What you have to do: Write each entry again exactly as shown, but without the images it holds.
BEGIN
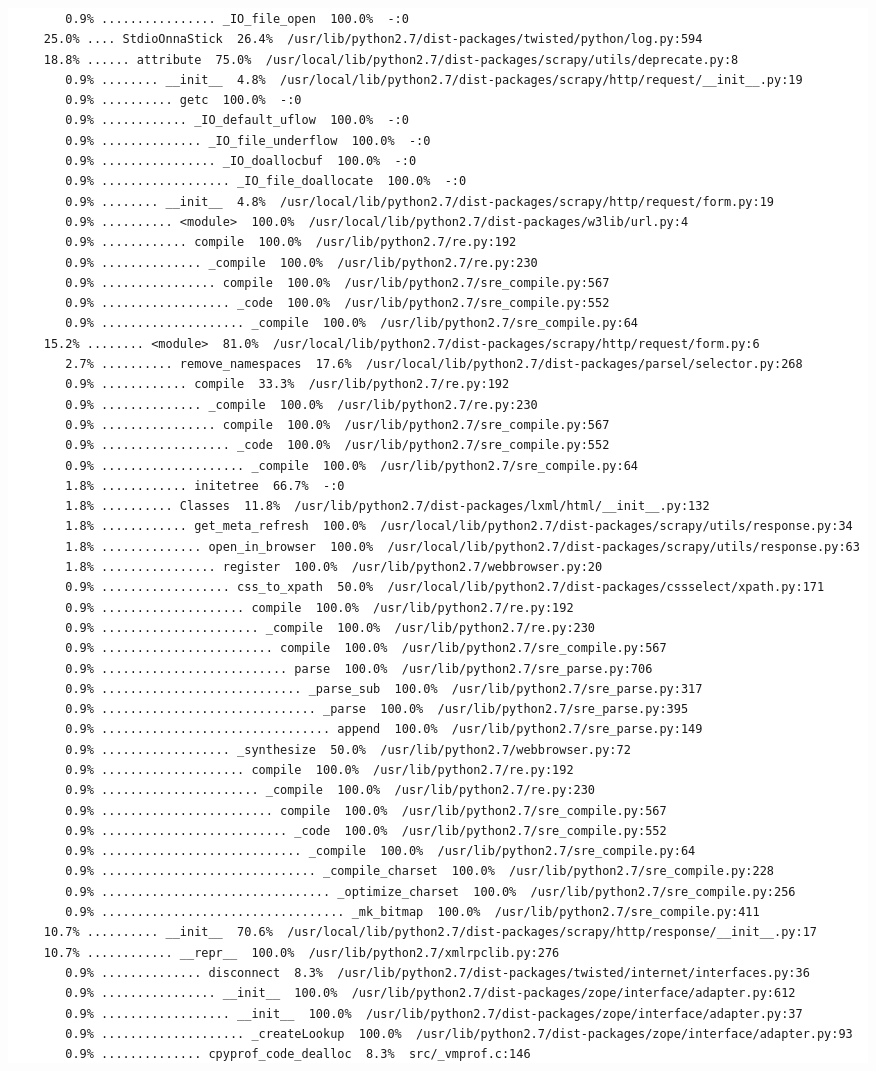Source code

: 			0.9% ................ _IO_file_open  100.0%  -:0
		 25.0% .... StdioOnnaStick  26.4%  /usr/lib/python2.7/dist-packages/twisted/python/log.py:594
		 18.8% ...... attribute  75.0%  /usr/local/lib/python2.7/dist-packages/scrapy/utils/deprecate.py:8
			0.9% ........ __init__  4.8%  /usr/local/lib/python2.7/dist-packages/scrapy/http/request/__init__.py:19
			0.9% .......... getc  100.0%  -:0
			0.9% ............ _IO_default_uflow  100.0%  -:0
			0.9% .............. _IO_file_underflow  100.0%  -:0
			0.9% ................ _IO_doallocbuf  100.0%  -:0
			0.9% .................. _IO_file_doallocate  100.0%  -:0
			0.9% ........ __init__  4.8%  /usr/local/lib/python2.7/dist-packages/scrapy/http/request/form.py:19
			0.9% .......... <module>  100.0%  /usr/local/lib/python2.7/dist-packages/w3lib/url.py:4
			0.9% ............ compile  100.0%  /usr/lib/python2.7/re.py:192
			0.9% .............. _compile  100.0%  /usr/lib/python2.7/re.py:230
			0.9% ................ compile  100.0%  /usr/lib/python2.7/sre_compile.py:567
			0.9% .................. _code  100.0%  /usr/lib/python2.7/sre_compile.py:552
			0.9% .................... _compile  100.0%  /usr/lib/python2.7/sre_compile.py:64
		 15.2% ........ <module>  81.0%  /usr/local/lib/python2.7/dist-packages/scrapy/http/request/form.py:6
			2.7% .......... remove_namespaces  17.6%  /usr/local/lib/python2.7/dist-packages/parsel/selector.py:268
			0.9% ............ compile  33.3%  /usr/lib/python2.7/re.py:192
			0.9% .............. _compile  100.0%  /usr/lib/python2.7/re.py:230
			0.9% ................ compile  100.0%  /usr/lib/python2.7/sre_compile.py:567
			0.9% .................. _code  100.0%  /usr/lib/python2.7/sre_compile.py:552
			0.9% .................... _compile  100.0%  /usr/lib/python2.7/sre_compile.py:64
			1.8% ............ initetree  66.7%  -:0
			1.8% .......... Classes  11.8%  /usr/lib/python2.7/dist-packages/lxml/html/__init__.py:132
			1.8% ............ get_meta_refresh  100.0%  /usr/local/lib/python2.7/dist-packages/scrapy/utils/response.py:34
			1.8% .............. open_in_browser  100.0%  /usr/local/lib/python2.7/dist-packages/scrapy/utils/response.py:63
			1.8% ................ register  100.0%  /usr/lib/python2.7/webbrowser.py:20
			0.9% .................. css_to_xpath  50.0%  /usr/local/lib/python2.7/dist-packages/cssselect/xpath.py:171
			0.9% .................... compile  100.0%  /usr/lib/python2.7/re.py:192
			0.9% ...................... _compile  100.0%  /usr/lib/python2.7/re.py:230
			0.9% ........................ compile  100.0%  /usr/lib/python2.7/sre_compile.py:567
			0.9% .......................... parse  100.0%  /usr/lib/python2.7/sre_parse.py:706
			0.9% ............................ _parse_sub  100.0%  /usr/lib/python2.7/sre_parse.py:317
			0.9% .............................. _parse  100.0%  /usr/lib/python2.7/sre_parse.py:395
			0.9% ................................ append  100.0%  /usr/lib/python2.7/sre_parse.py:149
			0.9% .................. _synthesize  50.0%  /usr/lib/python2.7/webbrowser.py:72
			0.9% .................... compile  100.0%  /usr/lib/python2.7/re.py:192
			0.9% ...................... _compile  100.0%  /usr/lib/python2.7/re.py:230
			0.9% ........................ compile  100.0%  /usr/lib/python2.7/sre_compile.py:567
			0.9% .......................... _code  100.0%  /usr/lib/python2.7/sre_compile.py:552
			0.9% ............................ _compile  100.0%  /usr/lib/python2.7/sre_compile.py:64
			0.9% .............................. _compile_charset  100.0%  /usr/lib/python2.7/sre_compile.py:228
			0.9% ................................ _optimize_charset  100.0%  /usr/lib/python2.7/sre_compile.py:256
			0.9% .................................. _mk_bitmap  100.0%  /usr/lib/python2.7/sre_compile.py:411
		 10.7% .......... __init__  70.6%  /usr/local/lib/python2.7/dist-packages/scrapy/http/response/__init__.py:17
		 10.7% ............ __repr__  100.0%  /usr/lib/python2.7/xmlrpclib.py:276
			0.9% .............. disconnect  8.3%  /usr/lib/python2.7/dist-packages/twisted/internet/interfaces.py:36
			0.9% ................ __init__  100.0%  /usr/lib/python2.7/dist-packages/zope/interface/adapter.py:612
			0.9% .................. __init__  100.0%  /usr/lib/python2.7/dist-packages/zope/interface/adapter.py:37
			0.9% .................... _createLookup  100.0%  /usr/lib/python2.7/dist-packages/zope/interface/adapter.py:93
			0.9% .............. cpyprof_code_dealloc  8.3%  src/_vmprof.c:146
END
Task output:
Source code

: 			0.9% ................ _IO_file_open  100.0%  -:0
		 25.0% .... StdioOnnaStick  26.4%  /usr/lib/python2.7/dist-packages/twisted/python/log.py:594
		 18.8% ...... attribute  75.0%  /usr/local/lib/python2.7/dist-packages/scrapy/utils/deprecate.py:8
			0.9% ........ __init__  4.8%  /usr/local/lib/python2.7/dist-packages/scrapy/http/request/__init__.py:19
			0.9% .......... getc  100.0%  -:0
			0.9% ............ _IO_default_uflow  100.0%  -:0
			0.9% .............. _IO_file_underflow  100.0%  -:0
			0.9% ................ _IO_doallocbuf  100.0%  -:0
			0.9% .................. _IO_file_doallocate  100.0%  -:0
			0.9% ........ __init__  4.8%  /usr/local/lib/python2.7/dist-packages/scrapy/http/request/form.py:19
			0.9% .......... <module>  100.0%  /usr/local/lib/python2.7/dist-packages/w3lib/url.py:4
			0.9% ............ compile  100.0%  /usr/lib/python2.7/re.py:192
			0.9% .............. _compile  100.0%  /usr/lib/python2.7/re.py:230
			0.9% ................ compile  100.0%  /usr/lib/python2.7/sre_compile.py:567
			0.9% .................. _code  100.0%  /usr/lib/python2.7/sre_compile.py:552
			0.9% .................... _compile  100.0%  /usr/lib/python2.7/sre_compile.py:64
		 15.2% ........ <module>  81.0%  /usr/local/lib/python2.7/dist-packages/scrapy/http/request/form.py:6
			2.7% .......... remove_namespaces  17.6%  /usr/local/lib/python2.7/dist-packages/parsel/selector.py:268
			0.9% ............ compile  33.3%  /usr/lib/python2.7/re.py:192
			0.9% .............. _compile  100.0%  /usr/lib/python2.7/re.py:230
			0.9% ................ compile  100.0%  /usr/lib/python2.7/sre_compile.py:567
			0.9% .................. _code  100.0%  /usr/lib/python2.7/sre_compile.py:552
			0.9% .................... _compile  100.0%  /usr/lib/python2.7/sre_compile.py:64
			1.8% ............ initetree  66.7%  -:0
			1.8% .......... Classes  11.8%  /usr/lib/python2.7/dist-packages/lxml/html/__init__.py:132
			1.8% ............ get_meta_refresh  100.0%  /usr/local/lib/python2.7/dist-packages/scrapy/utils/response.py:34
			1.8% .............. open_in_browser  100.0%  /usr/local/lib/python2.7/dist-packages/scrapy/utils/response.py:63
			1.8% ................ register  100.0%  /usr/lib/python2.7/webbrowser.py:20
			0.9% .................. css_to_xpath  50.0%  /usr/local/lib/python2.7/dist-packages/cssselect/xpath.py:171
			0.9% .................... compile  100.0%  /usr/lib/python2.7/re.py:192
			0.9% ...................... _compile  100.0%  /usr/lib/python2.7/re.py:230
			0.9% ........................ compile  100.0%  /usr/lib/python2.7/sre_compile.py:567
			0.9% .......................... parse  100.0%  /usr/lib/python2.7/sre_parse.py:706
			0.9% ............................ _parse_sub  100.0%  /usr/lib/python2.7/sre_parse.py:317
			0.9% .............................. _parse  100.0%  /usr/lib/python2.7/sre_parse.py:395
			0.9% ................................ append  100.0%  /usr/lib/python2.7/sre_parse.py:149
			0.9% .................. _synthesize  50.0%  /usr/lib/python2.7/webbrowser.py:72
			0.9% .................... compile  100.0%  /usr/lib/python2.7/re.py:192
			0.9% ...................... _compile  100.0%  /usr/lib/python2.7/re.py:230
			0.9% ........................ compile  100.0%  /usr/lib/python2.7/sre_compile.py:567
			0.9% .......................... _code  100.0%  /usr/lib/python2.7/sre_compile.py:552
			0.9% ............................ _compile  100.0%  /usr/lib/python2.7/sre_compile.py:64
			0.9% .............................. _compile_charset  100.0%  /usr/lib/python2.7/sre_compile.py:228
			0.9% ................................ _optimize_charset  100.0%  /usr/lib/python2.7/sre_compile.py:256
			0.9% .................................. _mk_bitmap  100.0%  /usr/lib/python2.7/sre_compile.py:411
		 10.7% .......... __init__  70.6%  /usr/local/lib/python2.7/dist-packages/scrapy/http/response/__init__.py:17
		 10.7% ............ __repr__  100.0%  /usr/lib/python2.7/xmlrpclib.py:276
			0.9% .............. disconnect  8.3%  /usr/lib/python2.7/dist-packages/twisted/internet/interfaces.py:36
			0.9% ................ __init__  100.0%  /usr/lib/python2.7/dist-packages/zope/interface/adapter.py:612
			0.9% .................. __init__  100.0%  /usr/lib/python2.7/dist-packages/zope/interface/adapter.py:37
			0.9% .................... _createLookup  100.0%  /usr/lib/python2.7/dist-packages/zope/interface/adapter.py:93
			0.9% .............. cpyprof_code_dealloc  8.3%  src/_vmprof.c:146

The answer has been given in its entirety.